====== Page excerpt
If specific and memory-based viral defense mechanisms are present in shrimp as speculated by Arala-Chaves and Sequeira (2000) and Flegel (2001), possibilities of developing compounds to prevent mortalities due to viral infections exist. Note that repeated infections still occur in shrimp previously exposed to a virus, but the infected shrimp do not succumb to diseases due to the defense mechanism. The infections impose an energy cost on the shrimp. The generally declining performance of P. monodon stocks in Asia is now attributed to the persistence of one or more viruses in the stocks. Furthermore, the protection offered by previous viral exposure is limited. Stressful situations, particularly low dissolved oxygen, low temperature or a sudden change in pH, increase the vulnerability of shrimp to WSSV or YHV even now._
_
The role of feeds in shrimp health management

Feed and feed management play a critical role in shrimp health management at a number of levels. First, feeds should be free of disease-causing organisms. The shrimp culture industry widely uses pelleted feeds. The high temperature (>90ºC) used in the pelleting process is likely to eliminate most viral particles. The risk of viral transmission through feeds is therefore considered minimal. Second, feeding should be managed in ponds such that wastage and consequent organic loading are minimized. Frequent feeding is recommended as this minimizes wastage and ensures continuous availability of fresh feed to the animals. Feed pellets lose their integrity in water if left for more than few hours and contribute to wastage and resulting water quality problems. Third, and the most significant contribution of feeds in shrimp health management, is through the delivery of nutrients and products (Table 1) that enhance and stimulate the host defense system._



_NUTRIENTS THAT ENHANCE SHRIMP IMMUNE SYSTEM

Immune response imposes energy cost in animals. It results in changes in nutrient partitioning and directs more nutrients to the immune system (Humphrey et al., 2002). Therefore, nutrient requirements for optimum health status of an animal are expected to be higher than those for growth. Apart from this, certain nutrients are specifically implicated in the enhancement of immunity in many animals. These include some vitamins, trace minerals, ω-3 fatty acids, phospholipids, carotenoid pigments and nucleotides.
============
▶ _Required tasks_:
1. In the shrimp health excerpt, what is the generally declining performance of P. monodon stocks in Asia now attributed to?
2. Retype the part of the shrimp health excerpt between "Immune response imposes" and "pigments and nucleotides.", inclusive.
====== Data for analysis
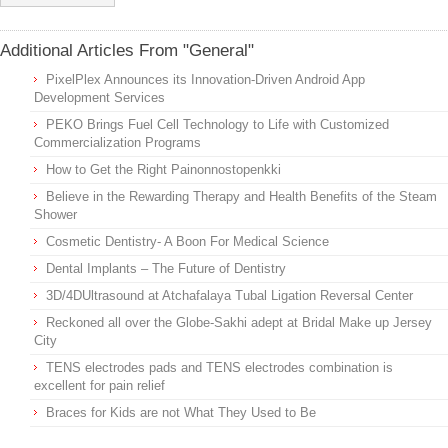
Additional Articles From "General"
PixelPlex Announces its Innovation-Driven Android App
Development Services
PEKO Brings Fuel Cell Technology to Life with Customized
Commercialization Programs
How to Get the Right Painonnostopenkki
Believe in the Rewarding Therapy and Health Benefits of the Steam
Shower
Cosmetic Dentistry- A Boon For Medical Science
Dental Implants – The Future of Dentistry
3D/4DUltrasound at Atchafalaya Tubal Ligation Reversal Center
Reckoned all over the Globe-Sakhi adept at Bridal Make up Jersey
City
TENS electrodes pads and TENS electrodes combination is
excellent for pain relief
Braces for Kids are not What They Used to Be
============
▶ _Answers by task_:
1. It is attributed to the persistence of one or more viruses in the stocks.

2.
Immune response imposes energy cost in animals. It results in changes in nutrient partitioning and directs more nutrients to the immune system (Humphrey et al., 2002). Therefore, nutrient requirements for optimum health status of an animal are expected to be higher than those for growth. Apart from this, certain nutrients are specifically implicated in the enhancement of immunity in many animals. These include some vitamins, trace minerals, ω-3 fatty acids, phospholipids, carotenoid pigments and nucleotides.